John Podhoretz

John Podhoretz

Opinion

Hillary won the debate — if substance counts

As Dinah Washington once sang, what a difference a day makes, just 24 little hours.

On Wednesday night, Hillary Clinton appeared at a CNN town hall and was calm, quiet, focused, and masterful — literally the best I’ve ever seen her in a quarter-century of Hillary-watching.

But Thursday night, at the MSNBC debate between her and rival presidential candidate Bernie Sanders, she was loud, angry, combative and extremely confrontational.

What changed?

First, polls came out Thursday — problematic polls with questionable sample sizes and margins of error, to be sure — that continued to show her running 20 to 30 points behind Sanders in New Hampshire.

Second, during the town hall, she lost her Zen calm at one really bad moment when she got defensive and evasive about taking $675,000 in speaking fees from Goldman Sachs.

It was the only newsworthy moment of the town hall. It was shown endlessly on TV Thursday, and it turned what had been a stunning performance into a net loss just when she needed good news most.

On Thursday night she morphed into Tough-as-Nails Hillary, the one who won’t take any guff. Hillary just pounded on Sanders, and pounded, and pounded. He punched back and matched her here and there in intensity — indeed, there was so much unnecessary shouting going on as they spoke, I feared for my hearing.

But Sanders was also happy to express his agreement with Clinton at other points. This was a rhetorical tactic that allowed him to avoid answering certain tough questions, but it also served him well; it made him look a bit more even-keeled than she as the evening went on.

The most startling moment came half an hour in when Clinton turned on Sanders and accused him of committing an “artful smear” against her by questioning her standing as a “progressive.”

It was perhaps the first time in his 74 years on this Earth that anyone has ever referred to the Brooklyn-blunt Bernie Sanders as “artful.”

It was jaw-dropping because Sanders has in fact spent the past year deliberately avoiding personal attacks on her on the very matters that most threaten her viability — her email-server problem and the revelations of the colossal sums of money that flowed from foreign governments into the Clinton Foundation while she was secretary of state.

It’s hilarious that Clinton, who spent her eight-year career in the Senate and 18 months as a presidential candidate in 2007-08 deliberately positioning herself as a moderate, would try to get haughty about her “progressive” credentials. This just proves you don’t have to be Jewish to be (as my grandmother would have said) chutzpah-dik.

In fact, her best moments in the debate (as in the town hall) came when she stopped with the nonsense and began talking with ease and comfort about the tough choices a president must face when conducting foreign policy and serving as commander-in-chief.

Those also happened to be Sanders’ worst moments.

The Vermont senator’s complete lack of interest in the subject was betrayed when he literally couldn’t think of an answer to a good question from MSNBC’s Chuck Todd about what he would do as president with the 10,000 American troops President Obama would be bequeathing him in Afghanistan.

In the end, he was who he was and if you liked him before, you liked him after.

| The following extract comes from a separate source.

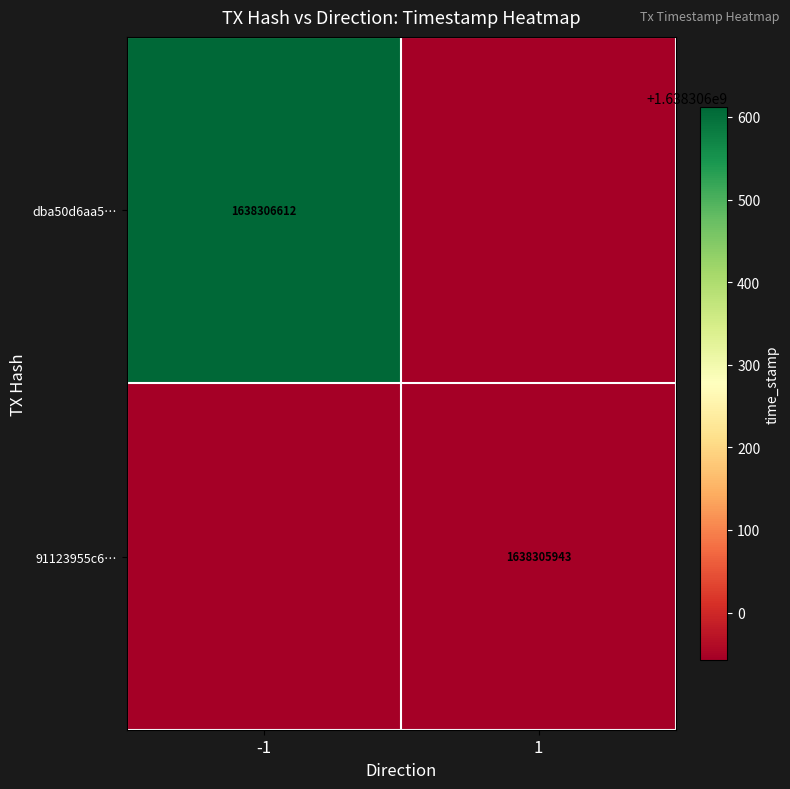

The 91123955c6… series shows 2901894911 at 1. True or false?

False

If you’re an undecided New Hampshire Democrat, you probably thought she was more substantive.

Hillary tried to seize the populist ground from him by claiming she’s the target of billionaires, the Koch brothers, Karl Rove and probably the Joker and Bane as well — because she’s just so tough on them.

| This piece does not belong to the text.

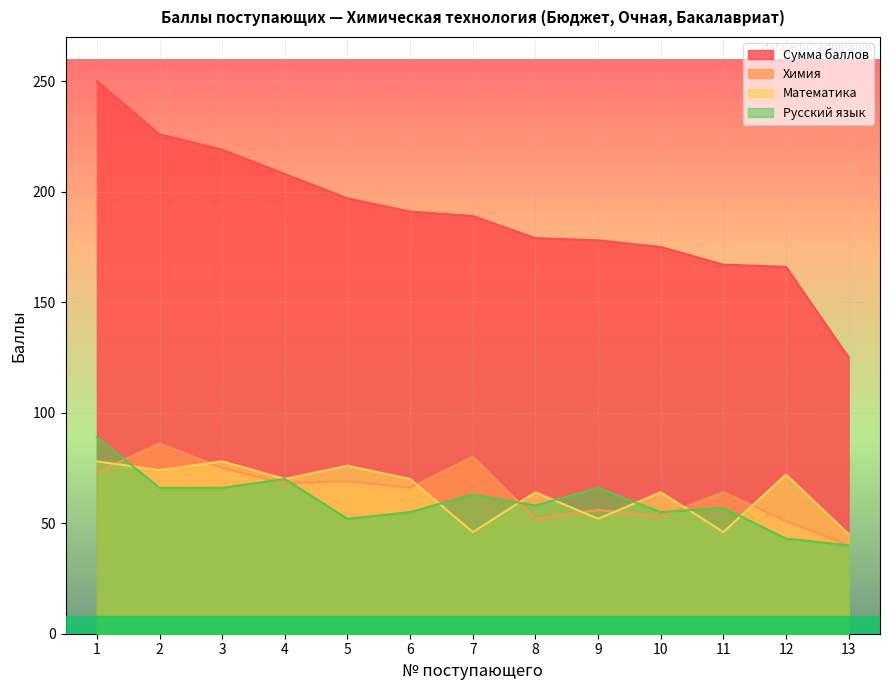

At which label does Математика first exceed 70?

1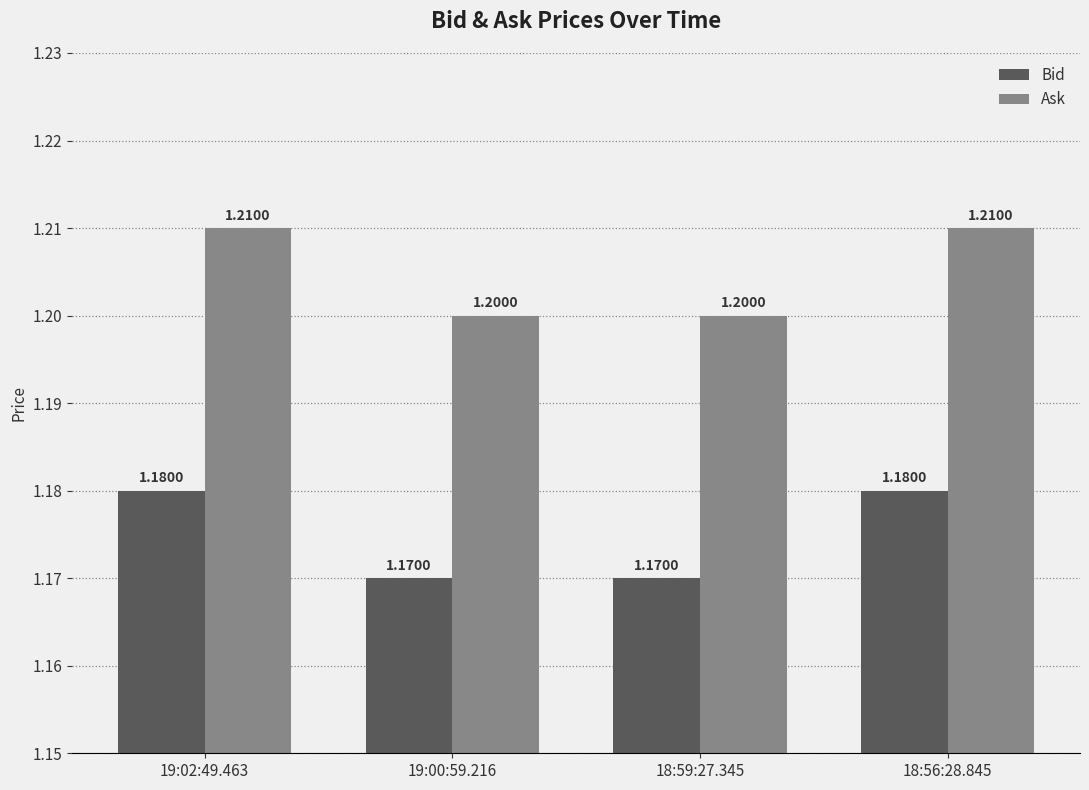

Rank the series by their maximum value, from highest to lowest.

Ask, Bid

She’s counting on her fellow Democrats having very, very, very short memories: In a November debate, she responded to a similar question by practically painting Wall Street as the main target on 9/11 and said her “helping” Wall Street was a rebuke to the terrorists.

Yes, what a difference three months makes, too, when you find yourself losing in New Hampshire to a self-proclaimed socialist who flatly said last night that “the business model of Wall Street is fraud.”

This formulation is oddly similar to the key socialist dictum that “property is theft.” Hey, no wonder she’s angry; Hillary thought she owned New Hampshire in 2016, and it’s being stolen right out from under her.